The name of the new plan is Plan 87, and more than 30,000 retirees will be eligible.
From the Philadelphia Inquirer:
Officials have said that the city’s oldest pension program, known as Plan 67, is too costly and one of the reasons the program is in such dire shape.
If everyone in Plan 67 were to convert to the city’s less costly plan, Plan 87, the city could reduce its unfunded liability by $1 billion, according to an actuary report presented to the Pensions Board on Thursday.
Controller Alan Butkovitz is suggesting that a onetime cash incentive be offered to any Plan 67 member who switches to Plan 87.

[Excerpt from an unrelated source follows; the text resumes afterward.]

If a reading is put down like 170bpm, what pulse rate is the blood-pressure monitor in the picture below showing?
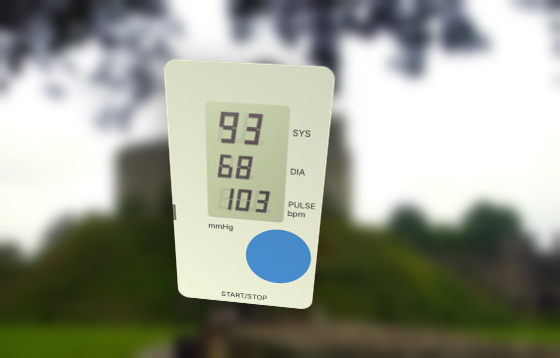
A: 103bpm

“In order to move forward with this proposal, I am requesting that the Pension Board conduct a survey of active and inactive members of the Plan 67 to gauge interest of how many would opt for the [Employee Pension Income Conversion] Plan,” Butkovitz said in a letter Wednesday to Fran Bielli, the Pensions Board’s executive director.
The actuary’s report gives numbers for various scenarios depending on percentage of participants and payout percentages ranging from 25 percent to 70 percent. Butkovitz’s office focused on giving retirees an up-front cash payment of 50 percent of the difference between what a retiree would get in Plan 67 and Plan 87.
For example, a city accountant with a final salary of $50,000 and 20 years of service could receive a $20,007 cash payment in exchange for reducing his or her lifetime pension from an annual $25,000 to $21,000.